I have sprinkled diagnostic Serial.print statements throughout my code to produce a history of program flow I could use for understanding failures, finding bugs.

However, I assumed that I could just disconnect the Serial Monitor and all that text would just fall off the end of the buffer onto the floor, and when I reconnected the Serial Monitor I'd see whatever was still in the buffer. Apparently not so.

After some time, my program begins to misbehave. I now suspect that it only kept working properly until the transmit buffer got full.

However, it didn't entirely stop. Some functions still worked.

So, how does Serial.print behave when the buffer is full? It doesn't seem to just block and hang, because parts of my program keep running.

How can I get the effect I want, namely to keep a log of modest length that I can look at after I see a malfunction, without leaving Serial Monitor always connected?

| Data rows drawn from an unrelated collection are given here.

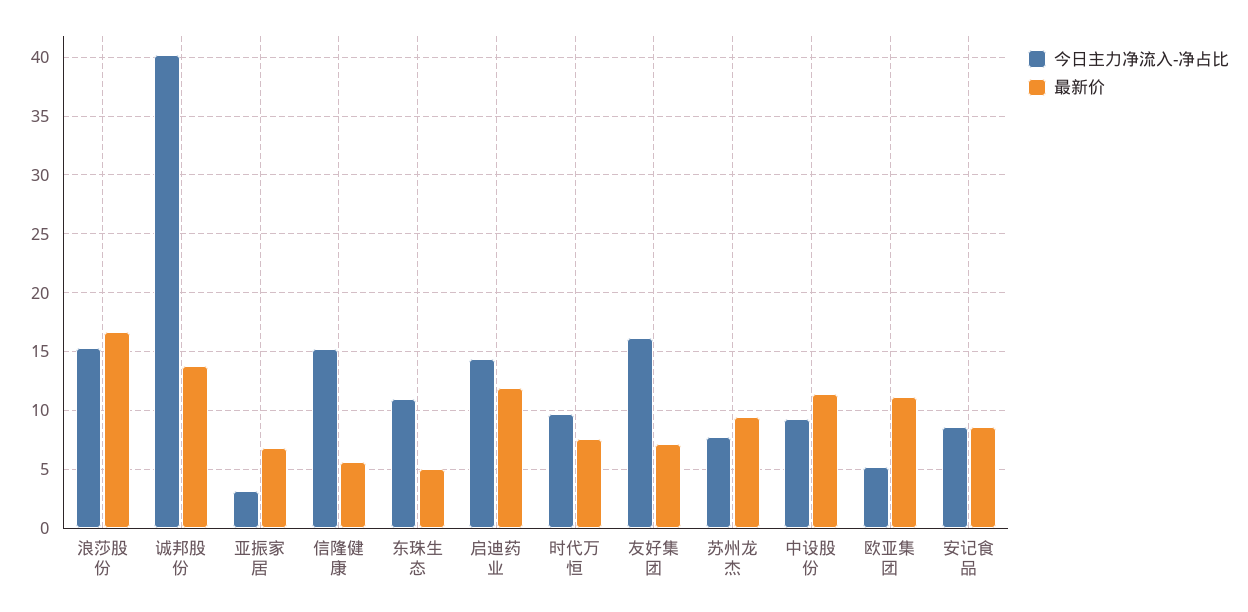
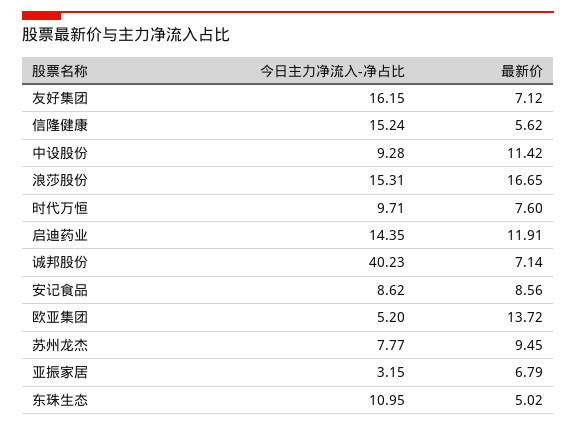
最新价, 诚邦股份: 14 -> 7.14
最新价, 欧亚集团: 11 -> 13.72

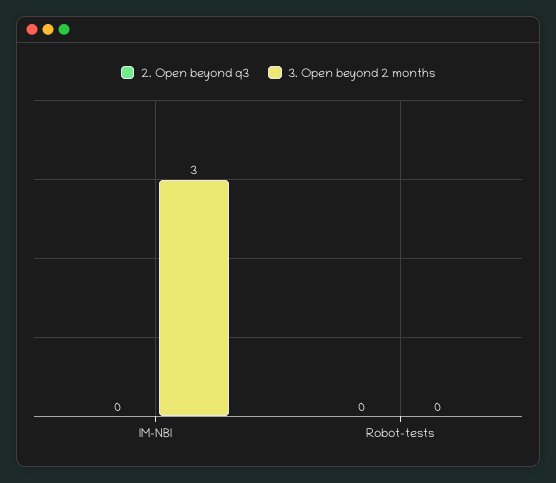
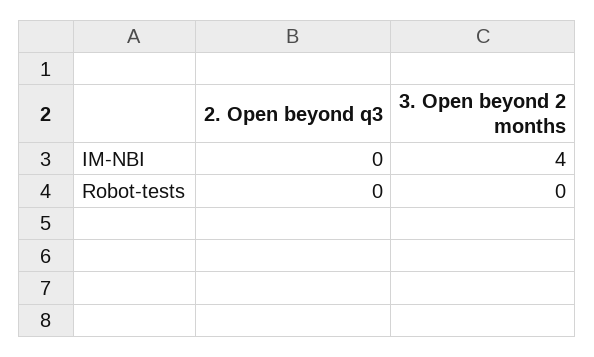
3. Open beyond 2 months, IM-NBI: 3 -> 4

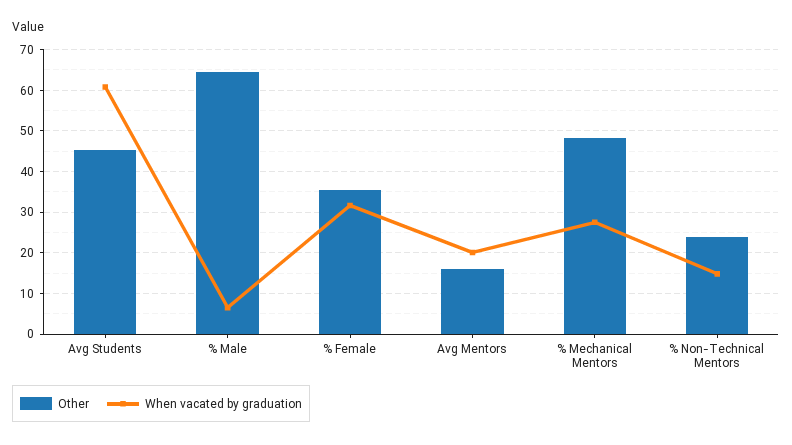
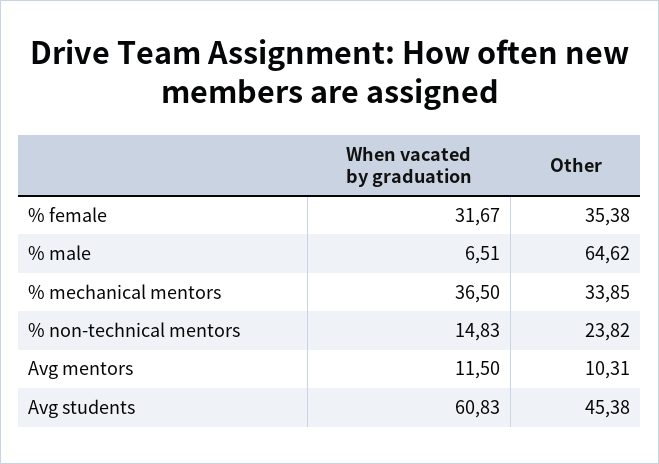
Other, Avg Mentors: 16 -> 10.31
When vacated by graduation, Avg Mentors: 20 -> 11.5
Other, % Mechanical Mentors: 48 -> 33.85
When vacated by graduation, % Mechanical Mentors: 28 -> 36.5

Connecting or disconnecting from the Serial Monitor resets the board. So you'll never be able to see what it was sending before you connected it.

The HardwareSerial instance will happily just keep sending stuff out the line. It has absolutely no way to know whether anything is listening or even whether anything is connected. The buffer isn't going to just fill up. The data is just being sent out into the air if nothing is connected.

If you want to keep a long log of what was happening while your program ran, then the answer is probably to log it to an SD card.